Gribin tedavisinde ilk 48 saatin önemli olduğuna dikkat çeken Yuluğ, “İlaçlar ilk 48 saatte asıl etkisini gösterirken, sonrası etkinliği azalıyor. Dolayısıyla ilk 48 saat içinde bir hekime başvurmak hastalığın iyileşmesi açısından çok önemli. Tedaviye erken başlandığında hasta daha çabuk iyileşiyor. Ama gecikmiş ve bütün vücudu etkileyen vakalarda ilacın etkileri de azalıyor” dedi.
Dr. Yuluğ, yanlış bir inanış olan gripte antibiyotik kullanımının tedaviye yardımcı olmayacağını belirterek, “Gelişi güzel ilaç kullanımından kaçınmalıyız. Aksi halde daha olumsuz durumlar ortaya çıkabilir” ifadelerini kullandı.

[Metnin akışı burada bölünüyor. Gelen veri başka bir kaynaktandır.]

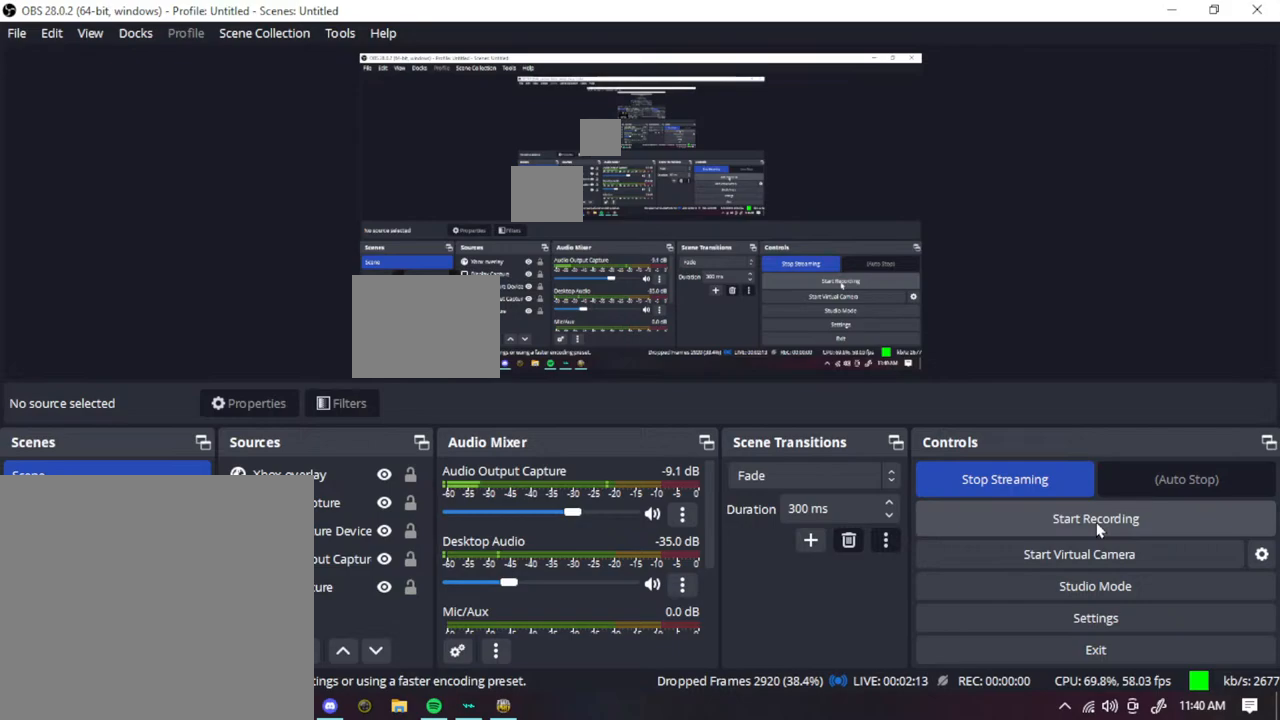
{"buttons": [], "left_stick": "center", "right_stick": "down", "events": []}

“GRİP İÇİN ANTİBİYOTİK KULLANMAYIN”
Bilinçsiz antibiyotik kullanımının yaygın olduğuna dikkat çeken Yuluğ, “Antibiyotikler grip ya da soğuk algınlığı tedavisine yardımcı olmayacaktır. Antibiyotikler bakterileri öldürür, ancak grip veya soğuk algınlığına neden olan virüsler üzerinde herhangi bir etkisi yoktur. Grip, bağışıklık sisteminizi zayıflatabilir ve bakteriyel enfeksiyonlar için kapıyı açabilir. Bu nedenle gribiniz giderek kötüleşiyorsa, bir hekime başvurun. Bakteriyel bir enfeksiyon geçiriyor olabilirsiniz. Ancak bu tür bir durumda antibiyotik tedavisi gerekli olabilir. Gelişi güzel ilaç kullanımından kaçınmalıyız. Bilinçsiz ilaç kullandığımız zaman bazen halsizliğimiz artırıyor, iyileşmemizi geciktiriyoruz. Buna dikkat etmek gerekiyor. İyi beslenmek, vücudun direncini artırmak gerekiyor. En iyi ilaç vücudun kendisidir. Biz sadece vücudu destekleyen ilaçlar veriyoruz” diye konuştu.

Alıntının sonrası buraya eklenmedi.